■ **Source data**
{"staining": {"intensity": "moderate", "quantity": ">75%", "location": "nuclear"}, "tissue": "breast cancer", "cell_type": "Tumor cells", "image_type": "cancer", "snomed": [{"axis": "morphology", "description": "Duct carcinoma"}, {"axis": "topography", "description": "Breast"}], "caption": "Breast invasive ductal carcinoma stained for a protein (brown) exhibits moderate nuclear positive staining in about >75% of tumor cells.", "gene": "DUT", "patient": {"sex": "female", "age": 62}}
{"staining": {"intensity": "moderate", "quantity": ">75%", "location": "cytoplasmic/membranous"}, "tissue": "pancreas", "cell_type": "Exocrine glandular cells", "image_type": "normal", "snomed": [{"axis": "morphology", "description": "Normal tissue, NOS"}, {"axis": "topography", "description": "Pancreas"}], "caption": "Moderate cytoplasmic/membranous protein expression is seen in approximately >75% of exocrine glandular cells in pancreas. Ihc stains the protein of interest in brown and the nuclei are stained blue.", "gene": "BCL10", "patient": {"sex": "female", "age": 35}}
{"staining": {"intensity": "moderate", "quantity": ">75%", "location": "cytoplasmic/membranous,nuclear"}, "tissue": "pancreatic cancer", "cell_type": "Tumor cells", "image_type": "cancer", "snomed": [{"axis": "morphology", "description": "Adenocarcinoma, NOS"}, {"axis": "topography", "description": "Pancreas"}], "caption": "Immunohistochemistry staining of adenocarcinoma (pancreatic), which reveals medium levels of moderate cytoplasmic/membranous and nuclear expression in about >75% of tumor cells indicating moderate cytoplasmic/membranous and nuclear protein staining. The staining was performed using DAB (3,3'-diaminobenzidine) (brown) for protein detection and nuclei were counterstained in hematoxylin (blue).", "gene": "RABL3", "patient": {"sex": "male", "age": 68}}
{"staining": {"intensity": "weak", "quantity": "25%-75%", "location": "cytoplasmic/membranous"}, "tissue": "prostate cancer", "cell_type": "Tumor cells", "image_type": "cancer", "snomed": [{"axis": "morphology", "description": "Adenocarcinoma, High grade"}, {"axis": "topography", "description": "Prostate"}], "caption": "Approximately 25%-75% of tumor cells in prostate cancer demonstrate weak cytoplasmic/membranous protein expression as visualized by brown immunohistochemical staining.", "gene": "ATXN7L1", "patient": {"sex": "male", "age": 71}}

■ **Work to complete**
The word "female" appears in some lines of the data. Copy every one of those lines.

■ **Exercise result**
{"staining": {"intensity": "moderate", "quantity": ">75%", "location": "nuclear"}, "tissue": "breast cancer", "cell_type": "Tumor cells", "image_type": "cancer", "snomed": [{"axis": "morphology", "description": "Duct carcinoma"}, {"axis": "topography", "description": "Breast"}], "caption": "Breast invasive ductal carcinoma stained for a protein (brown) exhibits moderate nuclear positive staining in about >75% of tumor cells.", "gene": "DUT", "patient": {"sex": "female", "age": 62}}
{"staining": {"intensity": "moderate", "quantity": ">75%", "location": "cytoplasmic/membranous"}, "tissue": "pancreas", "cell_type": "Exocrine glandular cells", "image_type": "normal", "snomed": [{"axis": "morphology", "description": "Normal tissue, NOS"}, {"axis": "topography", "description": "Pancreas"}], "caption": "Moderate cytoplasmic/membranous protein expression is seen in approximately >75% of exocrine glandular cells in pancreas. Ihc stains the protein of interest in brown and the nuclei are stained blue.", "gene": "BCL10", "patient": {"sex": "female", "age": 35}}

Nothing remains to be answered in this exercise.